Günümüz ulaşım araçları, binalarla bir olup bizleri öyle sıkıştırmaya başladı ki kaldırımlarda yürüyemez olduk hatta kaldırımlar durağan otomobillerin olduğu otoyollara döndü. Öyle ki yürüdüğümüz kaldırımda arabaların arasından geçmeye çalışırken bulduk kendimizi. Sonra sormadığımız sürece sorun olarak kalacak bir soru geldi aklımıza. Kaldırım mı? Park yeri mi?
Kaldırım mı? Park yeri mi? Bunu bir ayırt etmek gerekir. Aslında soru basit ancak eyleme bakıldığında karmakarışık. Bu karmaşıklığın nedeni ise gayet açık ebetteki kaldırımlara park edilmiş arabalar.
Pekâlâ, kaldırımda yürüyen insan ne ister? Kaldırımda yürüyen insan yürüyebilmenin yanında yürürken kaldırıma park edilmiş bir “engel” ile karşılaşmamak ister. İşte tam da bu yüzden lütfen kaldırımlara park edilen otomobilleri ait oldukları yere çekelim.

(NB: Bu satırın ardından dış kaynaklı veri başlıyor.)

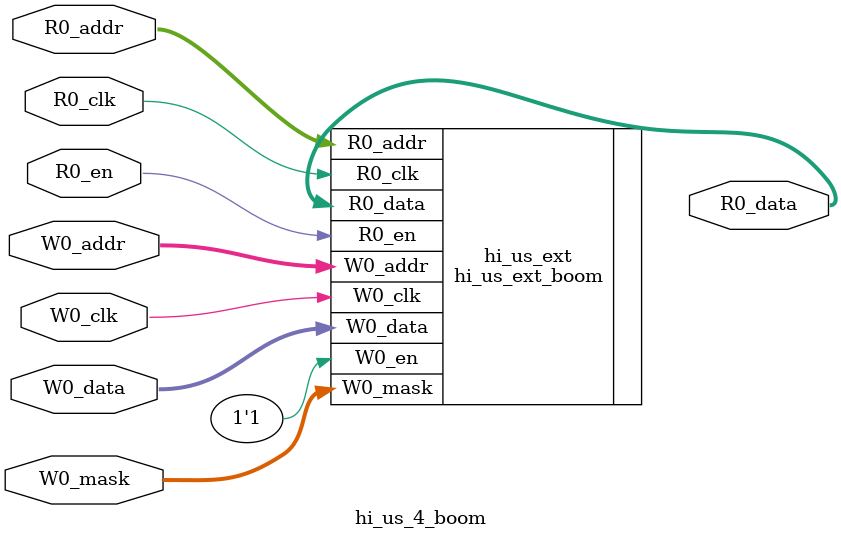
<source format=sv>
`ifndef RANDOMIZE
  `ifdef RANDOMIZE_REG_INIT
    `define RANDOMIZE
  `endif // RANDOMIZE_REG_INIT
`endif // not def RANDOMIZE
`ifndef RANDOMIZE
  `ifdef RANDOMIZE_MEM_INIT
    `define RANDOMIZE
  `endif // RANDOMIZE_MEM_INIT
`endif // not def RANDOMIZE

`ifndef RANDOM
  `define RANDOM $random
`endif // not def RANDOM

// Users can define 'PRINTF_COND' to add an extra gate to prints.
`ifndef PRINTF_COND_
  `ifdef PRINTF_COND
    `define PRINTF_COND_ (`PRINTF_COND)
  `else  // PRINTF_COND
    `define PRINTF_COND_ 1
  `endif // PRINTF_COND
`endif // not def PRINTF_COND_

// Users can define 'ASSERT_VERBOSE_COND' to add an extra gate to assert error printing.
`ifndef ASSERT_VERBOSE_COND_
  `ifdef ASSERT_VERBOSE_COND
    `define ASSERT_VERBOSE_COND_ (`ASSERT_VERBOSE_COND)
  `else  // ASSERT_VERBOSE_COND
    `define ASSERT_VERBOSE_COND_ 1
  `endif // ASSERT_VERBOSE_COND
`endif // not def ASSERT_VERBOSE_COND_

// Users can define 'STOP_COND' to add an extra gate to stop conditions.
`ifndef STOP_COND_
  `ifdef STOP_COND
    `define STOP_COND_ (`STOP_COND)
  `else  // STOP_COND
    `define STOP_COND_ 1
  `endif // STOP_COND
`endif // not def STOP_COND_

// Users can define INIT_RANDOM as general code that gets injected into the
// initializer block for modules with registers.
`ifndef INIT_RANDOM
  `define INIT_RANDOM
`endif // not def INIT_RANDOM

// If using random initialization, you can also define RANDOMIZE_DELAY to
// customize the delay used, otherwise 0.002 is used.
`ifndef RANDOMIZE_DELAY
  `define RANDOMIZE_DELAY 0.002
`endif // not def RANDOMIZE_DELAY

// Define INIT_RANDOM_PROLOG_ for use in our modules below.
`ifndef INIT_RANDOM_PROLOG_
  `ifdef RANDOMIZE
    `ifdef VERILATOR
      `define INIT_RANDOM_PROLOG_ `INIT_RANDOM
    `else  // VERILATOR
      `define INIT_RANDOM_PROLOG_ `INIT_RANDOM #`RANDOMIZE_DELAY begin end
    `endif // VERILATOR
  `else  // RANDOMIZE
    `define INIT_RANDOM_PROLOG_
  `endif // RANDOMIZE
`endif // not def INIT_RANDOM_PROLOG_

module hi_us_4_boom(	// @[tage.scala:89:27]
  input  [6:0] R0_addr,
  input        R0_en,
               R0_clk,
  input  [6:0] W0_addr,
  input        W0_clk,
  input  [3:0] W0_data,
               W0_mask,
  output [3:0] R0_data
);

  hi_us_ext_boom hi_us_ext (	// @[tage.scala:89:27]
    .R0_addr (R0_addr),
    .R0_en   (R0_en),
    .R0_clk  (R0_clk),
    .W0_addr (W0_addr),
    .W0_en   (1'h1),
    .W0_clk  (W0_clk),
    .W0_data (W0_data),
    .W0_mask (W0_mask),
    .R0_data (R0_data)
  );
endmodule


</source>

Kaldırıma park edilmiş araçlar bir engeldir ve ne yazık ki bu engeller, engelli bireylerimizin de yürümesini zorlaştırmaktadır. Nasıl mı? Kaldırıma park edilmiş bu araçlar, görme engelli bireylerin takip etmekte olduğu sarı şeritli yolun bir kısmını kapatmakta ve yürümeyi zorlaştırmaktadır. Ve bu sorunun bir benzeriyle yürüme engelli bireylerimiz de karşılaşmaktadır. Kaldırıma park edilen araçlar yürüme engelli bireylerimizin tekerlekli sandalye kullanımını zorlaştırmaktadır. Ve ne yazık ki bu sorunlar beynimizin bir köşesinde park edilmiş araçlar gibi durmaktadır. Lütfen , “ engelli bireylere, kaldırımlara park ettiğimiz araçlarla birde biz engel olmayalım.”

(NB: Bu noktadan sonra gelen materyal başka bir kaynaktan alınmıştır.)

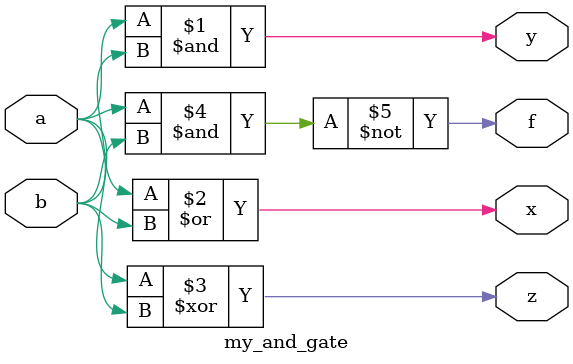
<source format=sv>
module my_and_gate
(
    input a,
    input b,
    output y,
    output x,
    output z,
    output f
);

assign y = a & b;
assign x = a | b;
assign z = a ^ b;
assign f = ~(a & b);
endmodule


</source>
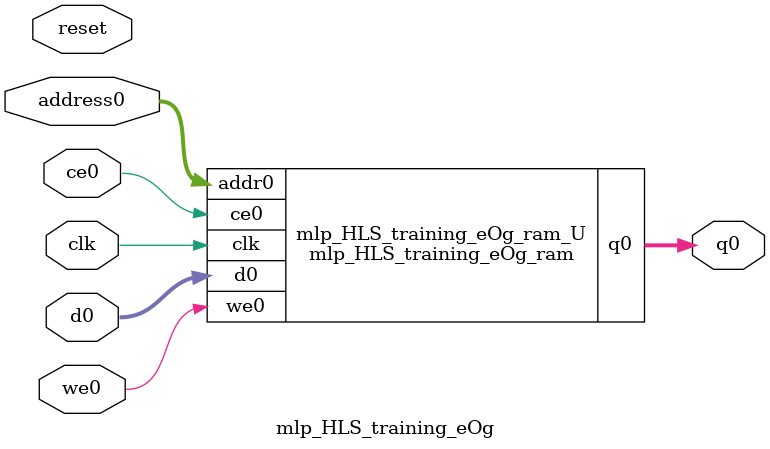
<source format=v>
`timescale 1 ns / 1 ps
module mlp_HLS_training_eOg_ram (addr0, ce0, d0, we0, q0,  clk);

parameter DWIDTH = 32;
parameter AWIDTH = 6;
parameter MEM_SIZE = 54;

input[AWIDTH-1:0] addr0;
input ce0;
input[DWIDTH-1:0] d0;
input we0;
output reg[DWIDTH-1:0] q0;
input clk;

(* ram_style = "block" *)reg [DWIDTH-1:0] ram[0:MEM_SIZE-1];




always @(posedge clk)  
begin 
    if (ce0) begin
        if (we0) 
            ram[addr0] <= d0; 
        q0 <= ram[addr0];
    end
end


endmodule

`timescale 1 ns / 1 ps
module mlp_HLS_training_eOg(
    reset,
    clk,
    address0,
    ce0,
    we0,
    d0,
    q0);

parameter DataWidth = 32'd32;
parameter AddressRange = 32'd54;
parameter AddressWidth = 32'd6;
input reset;
input clk;
input[AddressWidth - 1:0] address0;
input ce0;
input we0;
input[DataWidth - 1:0] d0;
output[DataWidth - 1:0] q0;



mlp_HLS_training_eOg_ram mlp_HLS_training_eOg_ram_U(
    .clk( clk ),
    .addr0( address0 ),
    .ce0( ce0 ),
    .we0( we0 ),
    .d0( d0 ),
    .q0( q0 ));

endmodule


</source>
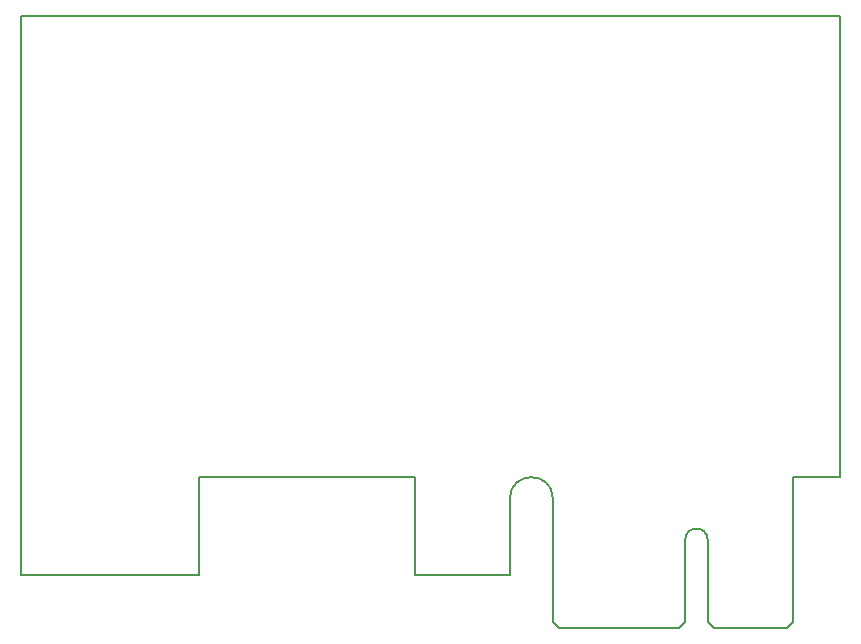
<source format=gbr>
%TF.GenerationSoftware,KiCad,Pcbnew,(6.0.9)*%
%TF.CreationDate,2023-02-16T17:53:30+01:00*%
%TF.ProjectId,pallas-ethernet-adapter,70616c6c-6173-42d6-9574-6865726e6574,rev?*%
%TF.SameCoordinates,Original*%
%TF.FileFunction,Profile,NP*%
%FSLAX46Y46*%
G04 Gerber Fmt 4.6, Leading zero omitted, Abs format (unit mm)*
G04 Created by KiCad (PCBNEW (6.0.9)) date 2023-02-16 17:53:30*
%MOMM*%
%LPD*%
G01*
G04 APERTURE LIST*
%TA.AperFunction,Profile*%
%ADD10C,0.150000*%
%TD*%
G04 APERTURE END LIST*
D10*
X12950000Y7450000D02*
X12950000Y500000D01*
X19650000Y0D02*
X13450000Y0D01*
X-150000Y10925000D02*
G75*
G03*
X-3800000Y10925000I-1825000J0D01*
G01*
X350000Y0D02*
X10550000Y0D01*
X-30150000Y4500000D02*
X-30150000Y12750000D01*
X-30835000Y51785000D02*
X-45150000Y51785000D01*
X24165000Y51785000D02*
X-30835000Y51785000D01*
X-150000Y500000D02*
X350000Y0D01*
X-30150000Y12750000D02*
X-11800000Y12750000D01*
X-11800000Y4500000D02*
X-3800000Y4500000D01*
X-45150000Y51785000D02*
X-45150000Y4500000D01*
X10550000Y0D02*
X11050000Y500000D01*
X20150000Y500000D02*
X19650000Y0D01*
X-45150000Y4500000D02*
X-30150000Y4500000D01*
X12950000Y7450000D02*
G75*
G03*
X11050000Y7450000I-950000J0D01*
G01*
X-3800000Y4500000D02*
X-3800000Y10925000D01*
X24165000Y12750000D02*
X24165000Y51785000D01*
X-11800000Y12750000D02*
X-11800000Y4500000D01*
X12950000Y500000D02*
X13450000Y0D01*
X24165000Y12750000D02*
X20150000Y12750000D01*
X-150000Y10925000D02*
X-150000Y500000D01*
X11050000Y500000D02*
X11050000Y7450000D01*
X20150000Y12750000D02*
X20150000Y500000D01*
M02*

</source>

Peki, bu soruna nasıl bir çözüm bulunmalı? Binaları inşa ederken otopark kısmınında planlanması ile bu sorun kısmen de olsa hallolabilir. Aslında pek çok çözüm bulunabilir biz yeter ki bu sorunu çözmek isteyelim. Kaldırımlarda park edilmiş araçların arasından geçmek zorunda kalmadan, engelsiz bir şekilde yürümek istiyoruz. Bu yüzden kıymetli araç kullanıcıları, lütfen, yürüme alanlarımızı otomobillerle işgal etmeyelim, kaldırımları park alanlarına dönüştürmeyelim.